The Kuiper belt (sometimes called the Edgeworth belt or Edgeworth-Kuiper belt) is an area of the solar system extending from within the orbit of Neptune (at 30 AU) to 50 AU from the sun.

Over 800 Kuiper belt objects (KBOs) (which are also trans-Neptunian objects (TNOs)) have been discovered in the belt. The largest are Pluto and Charon, but since the year 2000 other large objects that approached their size were identified. Quaoar, discovered in 2002, is half the size of Pluto and is larger than the largest asteroid 1 Ceres. Other known KBOs are progressively smaller. The exact classification of these objects is unclear, since they are probably fairly different from the asteroids of the inner solar system.

Most KBOs are lumps of ice with some organic (carbon-containing) material, detected using spectroscopy. They are of the same composition as comets and many astronomers believe them to be just comets. The distinction between comet and asteroid is not yet clear and there is a substantial uncertainty, inhabited by such objects as 2060 Chiron.

Computer simulations show the Kuiper belt to have been formed by the work of Jupiter, the young Jupiter having used its considerable gravity to eject smaller bodies which didn't all escape completely, and also having been formed in-situ. The same simulations and other theories predict there should be bodies of significant mass in the belt, Mars or Earth sized.

Some KBOs that also periodically travel inside Neptune's orbit are in 1:2, 2:3 (plutinos), 2:5, 3:4, 3:5, 4:5, or 4:7 orbital resonance with Neptune. Cubewanos form the central region, and scattered disk objects (SDOs) are found in the outer areas of the belt.

The belt should not be confused with the Oort cloud, which is not only in the plane of the solar system and is more distant.
######
**Exercise objective:** Resume the passage on the Kuiper belt after its final sentence.

[Page-level text extractions]
######
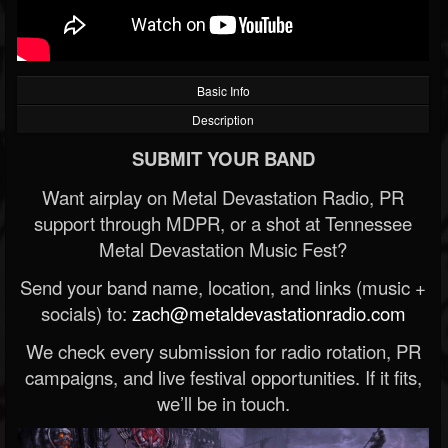
Basic Info
Description
SUBMIT YOUR BAND
Want airplay on Metal Devastation Radio, PR
support through MDPR, or a shot at Tennessee
Metal Devastation Music Fest?
Send your band name, location, and links (music +
socials) to:
zach@metaldevastationradio.com
We check every submission for radio rotation, PR
campaigns, and live festival opportunities. If it fits,
we’ll be in touch.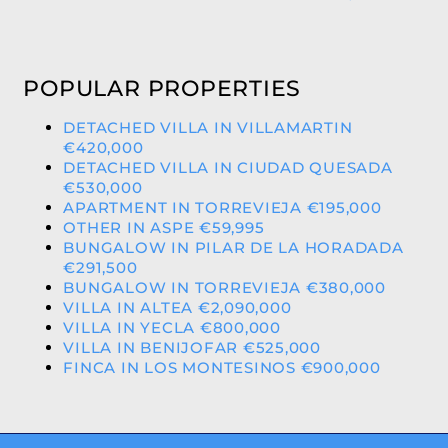
POPULAR PROPERTIES
DETACHED VILLA IN VILLAMARTIN
€420,000
DETACHED VILLA IN CIUDAD QUESADA
€530,000
APARTMENT IN TORREVIEJA €195,000
OTHER IN ASPE €59,995
BUNGALOW IN PILAR DE LA HORADADA
€291,500
BUNGALOW IN TORREVIEJA €380,000
VILLA IN ALTEA €2,090,000
VILLA IN YECLA €800,000
VILLA IN BENIJOFAR €525,000
FINCA IN LOS MONTESINOS €900,000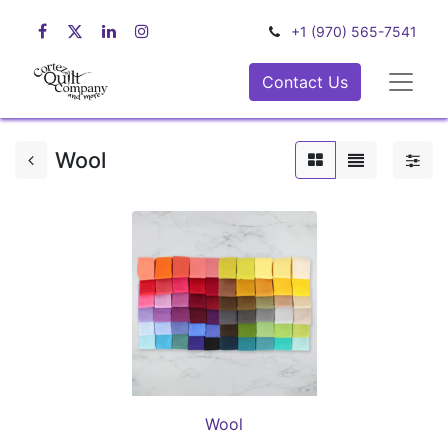
+1 (970) 565-7541
Contact Us
Wool
Wool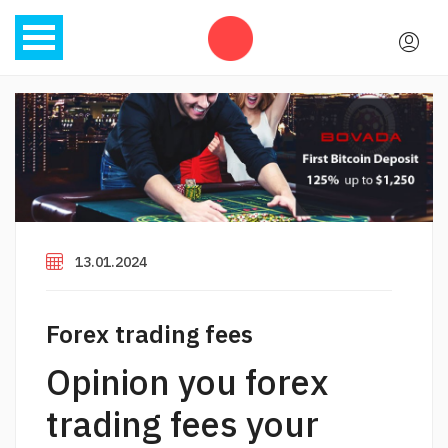
13.01.2024
Forex trading fees
Opinion you forex
trading fees your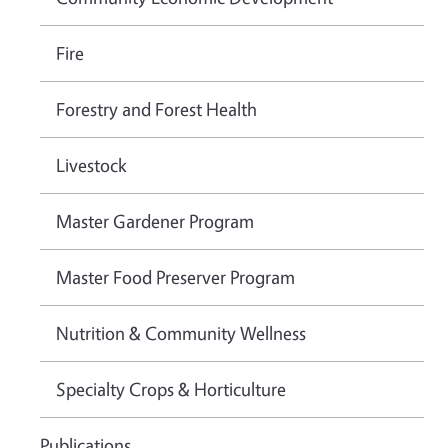
Fire
Forestry and Forest Health
Livestock
Master Gardener Program
Master Food Preserver Program
Nutrition & Community Wellness
Specialty Crops & Horticulture
Publications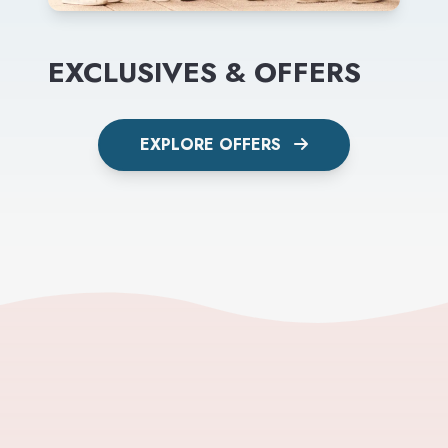
EXCLUSIVES & OFFERS
EXPLORE OFFERS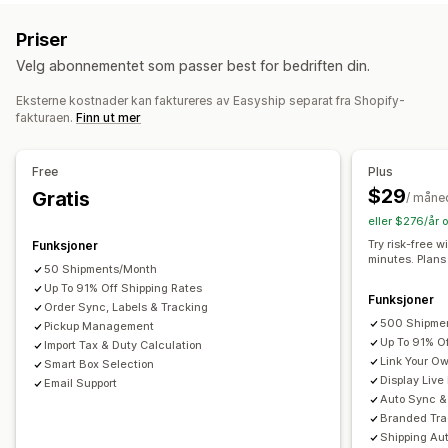
Fast pris
Transportørbasert
Dimensjonsbasert
Returetiketter
Emballasje
Strekkodeskanning
Plukklister
Priser
Produktbasert
Antallsbasert
Vektbasert
Postnummer
Leveringsforsikring
Fraktregler
Leveringsdato
Velg abonnementet som passer best for bedriften din.
Multi-zone
Multi-origin
Bestillingssynkronisering
Flere språk
Transportørvalg
Fraktpriser
Eksterne kostnader kan faktureres av Easyship separat fra Shopify-
Tilpasning
fakturaen.
Finn ut mer
Tilpassede varsler
Sporingssider
Leveringsdato
Administre frakt
Skjul satser
Flere språk
Multivaluta
Tilpassede regler
Bestillingssynkronisering
Sanntidssporing
Free
Plus
Merkevarebasert sporingsside
E-postvarsler
$29
Gratis
/ måne
Bestillingsoppdateringer
Fraktanalyse
eller $276/år 
Try risk-free w
Funksjoner
minutes. Plans
50 Shipments/Month
Up To 91% Off Shipping Rates
Funksjoner
Order Sync, Labels & Tracking
500 Shipme
Pickup Management
Up To 91% O
Import Tax & Duty Calculation
Link Your O
Smart Box Selection
Display Live
Email Support
Auto Sync & 
Branded Tra
Shipping Au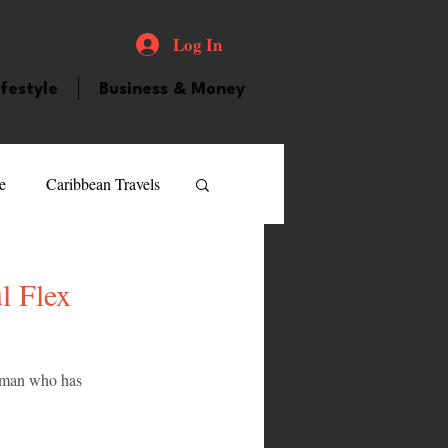
Log In
ifestyle
Business & Money
e
Caribbean Travels
ood and Drink
Videos
l Flex
atured Personality
woman who has 
guilla
Guyana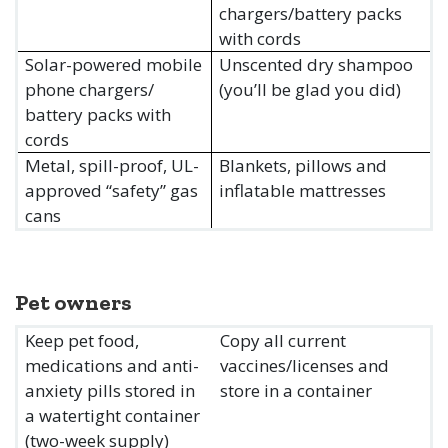
chargers/battery packs
with cords
Solar-powered mobile
Unscented dry shampoo
phone chargers/
(you’ll be glad you did)
battery packs with
cords
Metal, spill-proof, UL-
Blankets, pillows and
approved “safety” gas
inflatable mattresses
cans
Pet owners
Keep pet food,
Copy all current
medications and anti-
vaccines/licenses and
anxiety pills stored in
store in a container
a watertight container
(two-week supply)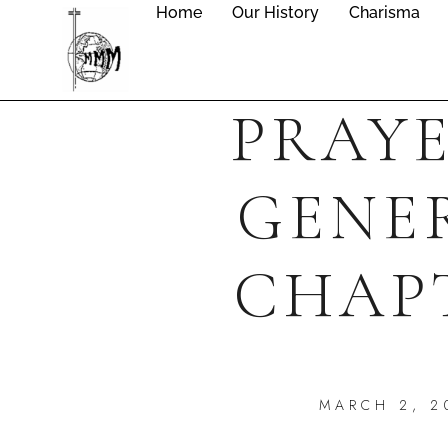
Home
Our History
Charisma
PRAYE
GENE
CHAP
MARCH 2, 2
######
**Solved exercise:**
The first astronomers to suggest the existence of this belt was Frederick C. Leonard in 1930 and Kenneth E. Edgeworth in 1943. In 1951 Gerard Kuiper suggested that objects did not exist in the belt anymore. More detailed conjectures about objects in the belt were done by Al G. W. Cameron in 1962, Fred L. Whipple in 1964, and Julio Fernandez in 1980. The belt and the objects in it were named after Kuiper after the discovery of 1992 QB1.

It is difficult to estimate the diameter of KBOs. For objects with very well known orbital elements (namely, Pluto and Charon), diameters can be precisely measured by occultation of stars.

For other large KBOs, diameters can be estimated by thermal measurement. If a body has high albedo, it is cold, and hence does not produce much blackbody radiation in the infrared. Conversely, a low albedo object produces more infrared. KBOs are so far from the sun that they are very cold, hence produce blackbody radiation around 60 micrometres in wavelength. This wavelength of light is impossible to observe on the Earth's surface: astronomers thus observe the tail of the blackbody radiation in the far infrared. This far infrared radiation is so dim that the thermal method is only applicable to the largest KBOs. The diameter of the smaller objects is estimated by assuming an albedo: the diameter of such bodies should be taken to be a rough guess.

The largest known KBOs, with diameter measurement technologies, are:

Number Name Equatorial diameter
(km)
Mean distance
from sun
(in AU)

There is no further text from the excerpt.